I mean, I DO watch movies (it's impossible to deny Jurassic Park I it's awesome worth in movie history, for example) but not ALL FRIGGIN MOVIES THAT WAS EVER CREATED. Bf's the total way around. He watches movies, almost for the sake of watching movies. He likes movies. Lucky me that he also enjoys documentaries very much, which is something I can spend evenings with. Just watching documentaries, about this and that.

I don't even know why I'm like this, it's just gotten clearer with the years. Spending hours in front of my friends/boyfriends computer while they watch that friggin drama about whatever. Can't stand it.Oh, I also love crossword puzzles and jigsaw puzzles. I can "watch" a movie in the presence of those two distractions. But other than that, I very rarely spend time watching movies. I wish I loved all sorts of movies because people obviously really like it. But no.

But I will now, to restore some of you guys's faith in me, list some movies that I actually enjoy watching:
Jurassic Park (But really, we all know this is a documentary. Just a really perfectly filmed/cut one).
Monty Python's Quest for the Holy Grail.
Clerks.
Mallrats.
Dirty Dancing (I know, but I'm not gonna be ashamed!!! Because nobody puts baby in a corner!)
The old classical Poirot movies. You know the ones.
The old classical 80's Sherlock Holmes movies, with the man that looks like an insane eagle. Awesome.
Sleepy Hollow/Red Riding Hood/other things that crazy man has done.
I can also appreciate some movies for their sheer estetics, like The Return of the King.
Generally dark, mysterious and castle-y and crimey stories.
Boondock Saints. Had to google this one, apparently it's a common thing to google the words "irish brothers movie"..

Now my tech savvy session is at its end for this time. Now I will cuddle into bed with a book, where two very literate men are writing about how this country came to be, well, this very country. I've recently read a 68-page forum thread about this very topic (yes, it took like two months to get through it, holy crap archaeologists), so it fits in perfectly. GOD I love history.

G'night!

Friday, 3 February 2012

That kind of Friday.

Just a couple of minutes ago, I was sitting by the computer, going through old pictures of things I've experienced in my earlier years. I always reflect back with a certain amount of nostalgia, but with more melancholy. I don't even know why. I've always asked myself why I can't look back at my past with a sense of satisfaction or relief or happiness. There's always something shadowing the good times, and I dont even know what it is.

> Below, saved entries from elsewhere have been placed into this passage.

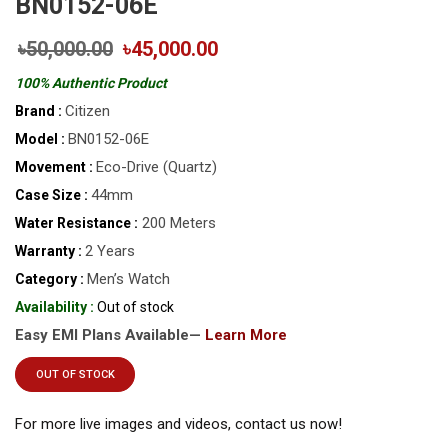
BN0152-06E
৳50,000.00
৳45,000.00
100% Authentic Product
Citizen
Brand :
BN0152-06E
Model :
Eco-Drive (Quartz)
Movement :
44mm
Case Size :
200 Meters
Water Resistance :
2 Years
Warranty :
Men’s Watch
Category :
Availability :
Out of stock
Easy EMI Plans Available—
Learn More
OUT OF STOCK
For more live images and videos, contact us now!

Lately, I've been feeling like I've lost myself. I look in the mirror but I can't seem to place myself anywhere. I'm just out there. Looking like a deer in the headlights at the things coming at me. Im never really at home, I'm never at ease and I don't feel that I'm where I should be. Funny word, this should. Thing is, I don't have a clue where this feeling comes from, because I can't think of anywhere special where I should be. Apart from with my wonderful fiancé, that is currently sleeping in the couch downstairs, fever ridden and slow, I can't think of anywhere where it would feel totally natural to be.

Maybe I'm just this way. Something's always gonna go missing, inspite of how perfect my life seems this very moment. A few years back, when I started tearing myself from the depression that had been keeping me in its claws for such a long time, I felt this way when I was happy. There was just something so empty and.. uncomplicated about the feeling of being satisfied, that I didn't know how to even handle it. Maybe its one of those times now. It's hard to grasp and even harder to come to terms with.

So instead of burying myself in thoughts that will have no conclusion, I decided to go to my room, prop myself against the wall, bring some chocolate with me and whip out the book my mom got me for Christmas. Fresh sheets, tasty candy and a dwelling in someone elses past. I think this should do it. Make my Friday night good instead of filled with lingering feelings of something that I cannot solve. Because mysteries in ones own life isn't quite as entertaining as others.